OTTAWA (Reuters) - The Bank of Canada surprised markets by cutting its benchmark interest rate to a historic low of 0.25 percent on Tuesday from 0.5 percent, saying it was prepared to keep it there for another full year in an aggressive bid to spur a slumping economy.
In an unusual move, the central bank told markets directly to expect rates to stay at the current level until the end of the second quarter of 2010, assuming inflation remains tame.
It also cut its economic growth forecasts to reflect its view that the Canadian recession will be deeper -- and recovery more gradual -- than it had previously predicted.
Nonetheless, it suggested that the cumulative rate cuts it has made since December 2007 may be sufficient to help turn the economy around, and that it may not have to print money to buy securities in the market, a policy known as quantitative easing.
It will, however, set out a framework on Thursday for that kind of unconventional policy.
“It is the bank’s judgment that this cumulative easing, together with the conditional commitment (to keep rates steady), is the appropriate policy stance to move the economy back to full production capacity and to achieve the 2 percent inflation target,” the central bank said in a statement.
The rate cut took markets by surprise and triggered an immediate fall in the Canadian dollar against the U.S. dollar to a three-week low of C$1.2507, or 79.96 U.S. cents.
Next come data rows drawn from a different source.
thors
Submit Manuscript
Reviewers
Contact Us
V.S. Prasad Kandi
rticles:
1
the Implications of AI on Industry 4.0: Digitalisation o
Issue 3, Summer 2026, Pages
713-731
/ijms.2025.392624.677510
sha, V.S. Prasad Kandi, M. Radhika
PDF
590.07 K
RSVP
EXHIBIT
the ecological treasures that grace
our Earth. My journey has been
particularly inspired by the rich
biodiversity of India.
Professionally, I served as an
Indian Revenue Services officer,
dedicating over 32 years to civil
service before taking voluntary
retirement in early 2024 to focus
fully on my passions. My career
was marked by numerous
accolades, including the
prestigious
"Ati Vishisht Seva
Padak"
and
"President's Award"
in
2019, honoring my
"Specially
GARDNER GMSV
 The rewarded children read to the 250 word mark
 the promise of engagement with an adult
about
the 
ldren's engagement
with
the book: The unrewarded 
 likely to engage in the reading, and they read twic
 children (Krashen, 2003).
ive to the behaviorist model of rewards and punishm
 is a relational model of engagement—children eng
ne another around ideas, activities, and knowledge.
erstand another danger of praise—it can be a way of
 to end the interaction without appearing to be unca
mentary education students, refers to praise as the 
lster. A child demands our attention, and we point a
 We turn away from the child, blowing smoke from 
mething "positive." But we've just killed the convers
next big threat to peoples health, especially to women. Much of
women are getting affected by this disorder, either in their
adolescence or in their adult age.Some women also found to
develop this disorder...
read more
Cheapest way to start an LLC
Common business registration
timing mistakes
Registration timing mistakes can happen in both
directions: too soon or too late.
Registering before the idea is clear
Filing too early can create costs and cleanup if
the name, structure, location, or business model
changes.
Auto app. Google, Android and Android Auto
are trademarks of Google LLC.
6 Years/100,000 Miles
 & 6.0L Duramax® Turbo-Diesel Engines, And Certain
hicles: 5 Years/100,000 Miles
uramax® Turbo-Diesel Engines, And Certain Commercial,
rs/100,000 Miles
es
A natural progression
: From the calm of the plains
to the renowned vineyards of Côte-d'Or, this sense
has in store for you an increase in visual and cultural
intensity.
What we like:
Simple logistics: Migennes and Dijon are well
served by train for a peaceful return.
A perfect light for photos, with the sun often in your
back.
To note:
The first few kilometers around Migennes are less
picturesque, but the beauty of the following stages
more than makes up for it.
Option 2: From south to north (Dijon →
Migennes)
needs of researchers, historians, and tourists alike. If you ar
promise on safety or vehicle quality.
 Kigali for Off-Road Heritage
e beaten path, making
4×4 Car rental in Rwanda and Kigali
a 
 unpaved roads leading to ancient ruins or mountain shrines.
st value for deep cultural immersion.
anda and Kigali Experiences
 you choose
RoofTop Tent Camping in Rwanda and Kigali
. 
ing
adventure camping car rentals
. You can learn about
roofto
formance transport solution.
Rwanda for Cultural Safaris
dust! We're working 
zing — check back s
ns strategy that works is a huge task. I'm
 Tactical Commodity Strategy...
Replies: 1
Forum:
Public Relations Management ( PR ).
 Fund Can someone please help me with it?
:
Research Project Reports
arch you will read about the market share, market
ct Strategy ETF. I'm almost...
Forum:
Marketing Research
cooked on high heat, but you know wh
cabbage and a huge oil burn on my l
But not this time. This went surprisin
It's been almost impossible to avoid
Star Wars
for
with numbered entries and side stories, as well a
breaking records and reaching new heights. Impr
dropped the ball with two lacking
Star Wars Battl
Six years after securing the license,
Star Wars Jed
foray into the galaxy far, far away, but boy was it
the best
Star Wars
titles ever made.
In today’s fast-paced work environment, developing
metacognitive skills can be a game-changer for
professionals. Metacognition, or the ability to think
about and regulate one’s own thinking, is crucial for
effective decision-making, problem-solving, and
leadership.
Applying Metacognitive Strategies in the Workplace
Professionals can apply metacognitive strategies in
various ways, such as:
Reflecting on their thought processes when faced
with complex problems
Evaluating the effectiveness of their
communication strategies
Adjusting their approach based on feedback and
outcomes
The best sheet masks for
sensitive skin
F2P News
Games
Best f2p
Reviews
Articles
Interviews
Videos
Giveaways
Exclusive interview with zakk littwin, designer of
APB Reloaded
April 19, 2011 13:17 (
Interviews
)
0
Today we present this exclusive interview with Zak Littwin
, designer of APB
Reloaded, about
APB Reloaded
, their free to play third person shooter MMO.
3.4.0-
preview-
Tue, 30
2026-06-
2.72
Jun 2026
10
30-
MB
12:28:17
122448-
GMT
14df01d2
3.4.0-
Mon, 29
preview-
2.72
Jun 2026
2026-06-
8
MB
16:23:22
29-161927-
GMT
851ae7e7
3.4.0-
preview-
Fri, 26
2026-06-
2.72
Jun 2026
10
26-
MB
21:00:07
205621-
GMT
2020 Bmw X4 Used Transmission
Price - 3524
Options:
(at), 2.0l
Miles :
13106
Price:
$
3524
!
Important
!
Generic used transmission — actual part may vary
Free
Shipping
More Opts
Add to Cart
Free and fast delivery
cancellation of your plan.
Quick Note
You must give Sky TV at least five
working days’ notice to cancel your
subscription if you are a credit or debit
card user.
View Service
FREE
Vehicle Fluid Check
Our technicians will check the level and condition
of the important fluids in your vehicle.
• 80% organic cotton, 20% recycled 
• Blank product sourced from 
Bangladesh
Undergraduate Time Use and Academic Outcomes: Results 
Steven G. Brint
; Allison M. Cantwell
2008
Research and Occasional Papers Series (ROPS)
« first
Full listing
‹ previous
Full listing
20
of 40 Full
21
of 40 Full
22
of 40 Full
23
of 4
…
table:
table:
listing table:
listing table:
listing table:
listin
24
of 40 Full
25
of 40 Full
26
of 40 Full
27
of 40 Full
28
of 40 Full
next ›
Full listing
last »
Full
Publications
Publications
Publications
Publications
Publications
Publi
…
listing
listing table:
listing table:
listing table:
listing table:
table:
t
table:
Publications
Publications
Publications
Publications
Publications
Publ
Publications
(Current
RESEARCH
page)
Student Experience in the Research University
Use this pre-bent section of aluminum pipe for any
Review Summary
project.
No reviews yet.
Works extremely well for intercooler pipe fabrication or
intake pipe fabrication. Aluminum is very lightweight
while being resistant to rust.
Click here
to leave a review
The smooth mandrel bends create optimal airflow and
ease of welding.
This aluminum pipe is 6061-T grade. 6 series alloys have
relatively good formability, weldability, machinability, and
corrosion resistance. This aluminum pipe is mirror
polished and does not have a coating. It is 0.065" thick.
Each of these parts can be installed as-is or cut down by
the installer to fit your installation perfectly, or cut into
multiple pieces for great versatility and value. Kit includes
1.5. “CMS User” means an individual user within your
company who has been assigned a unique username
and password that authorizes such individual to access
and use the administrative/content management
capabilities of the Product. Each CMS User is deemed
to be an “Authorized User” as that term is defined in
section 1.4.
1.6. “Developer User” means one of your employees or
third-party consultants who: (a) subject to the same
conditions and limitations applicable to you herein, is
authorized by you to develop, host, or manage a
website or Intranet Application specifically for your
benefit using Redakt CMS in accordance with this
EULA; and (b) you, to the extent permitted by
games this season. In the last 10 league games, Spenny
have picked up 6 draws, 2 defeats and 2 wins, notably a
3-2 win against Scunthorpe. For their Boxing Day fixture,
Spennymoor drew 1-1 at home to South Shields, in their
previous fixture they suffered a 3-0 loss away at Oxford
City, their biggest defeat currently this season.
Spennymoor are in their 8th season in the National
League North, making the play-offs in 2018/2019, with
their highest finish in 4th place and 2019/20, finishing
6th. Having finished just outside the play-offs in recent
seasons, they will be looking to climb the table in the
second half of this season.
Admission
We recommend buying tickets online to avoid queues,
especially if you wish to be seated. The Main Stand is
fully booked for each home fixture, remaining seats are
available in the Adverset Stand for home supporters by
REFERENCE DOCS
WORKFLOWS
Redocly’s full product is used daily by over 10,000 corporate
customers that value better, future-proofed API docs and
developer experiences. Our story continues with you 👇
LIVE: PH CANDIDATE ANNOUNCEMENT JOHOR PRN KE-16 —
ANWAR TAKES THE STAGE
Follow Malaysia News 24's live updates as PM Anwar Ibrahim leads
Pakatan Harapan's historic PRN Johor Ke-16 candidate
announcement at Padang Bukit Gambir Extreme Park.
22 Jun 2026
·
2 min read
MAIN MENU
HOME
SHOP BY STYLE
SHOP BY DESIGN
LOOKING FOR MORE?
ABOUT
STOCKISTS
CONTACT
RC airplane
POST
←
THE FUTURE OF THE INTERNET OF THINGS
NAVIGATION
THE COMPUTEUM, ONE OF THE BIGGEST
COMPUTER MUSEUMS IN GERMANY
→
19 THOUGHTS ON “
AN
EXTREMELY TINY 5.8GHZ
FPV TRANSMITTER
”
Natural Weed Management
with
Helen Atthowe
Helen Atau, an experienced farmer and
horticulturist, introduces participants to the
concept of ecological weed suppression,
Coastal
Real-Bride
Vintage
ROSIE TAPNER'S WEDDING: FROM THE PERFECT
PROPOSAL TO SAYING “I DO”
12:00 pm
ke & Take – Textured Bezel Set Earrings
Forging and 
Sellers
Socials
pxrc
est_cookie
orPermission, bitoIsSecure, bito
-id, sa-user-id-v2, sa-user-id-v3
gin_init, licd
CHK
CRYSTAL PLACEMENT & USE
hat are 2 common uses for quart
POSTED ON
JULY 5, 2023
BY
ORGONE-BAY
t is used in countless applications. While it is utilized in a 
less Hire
The currency later recovered to finish at C$1.2363 to the U.S. dollar, or 80.89 U.S. cents, up from Monday’s close of C$1.2385, or 80.74 U.S. cents.
Canadian treasury bill yields also fell.
A majority of primary securities dealers had expected the bank to hold rates steady.
“Committing to keeping (rates) there for the next year is quite a startling revelation,” said Aron Gampel, deputy chief economist at Bank of Nova Scotia.
“It reflects the concern the central bank may have for the global economy. More importantly I think that they are trying to engineer confidence in Canadian households and businesses that interest rates are going to stay low for the foreseeable future,” he said.
Ten out of 12 primary securities dealers surveyed by Reuters last week had said they expected the central bank to use some form of quantitative or credit easing within the next three months, but the Bank of Canada did not signal on Tuesday that it would do so.
“The primary focus is going to be on whether they enact any form of quantitative easing because they haven’t committed to actually doing anything,” said George Davis, chief technical strategist at RBC Capital Markets.
The bank outlined a series of technical adjustments it will make to reinforce the new overnight rate and avoid disorder in money markets.
These included narrowing its operating band to 25 basis points from 50 basis points and making the overnight rate the lower limit of that band as well as significantly increasing the balance in the settlement system.
The bank downgraded its forecasts for economic growth and now sees recovery starting in the fourth quarter of this year and not the third quarter, as it predicted in January.
It expects the Canadian economy to contract 3 percent this year, compared with its projection in January of a 1.2 percent decline. It backed down from its rosy outlook for 2010, which sparked widespread criticism, lowering its growth estimate to 2.5 percent from 3.8 percent.
Even Finance Minister Jim Flaherty conceded later on Tuesday that the bank had been “overly optimistic” in its January projections. But he said the revised outlook did not mean additional fiscal stimulus was needed.
“It reflects a little more of a pessimistic outlook in terms of economic performance,” Davis said.
The central bank sees total and core inflation staying lower longer, returning to the bank’s 2 percent target only in the third quarter of 2011 instead of mid-2011.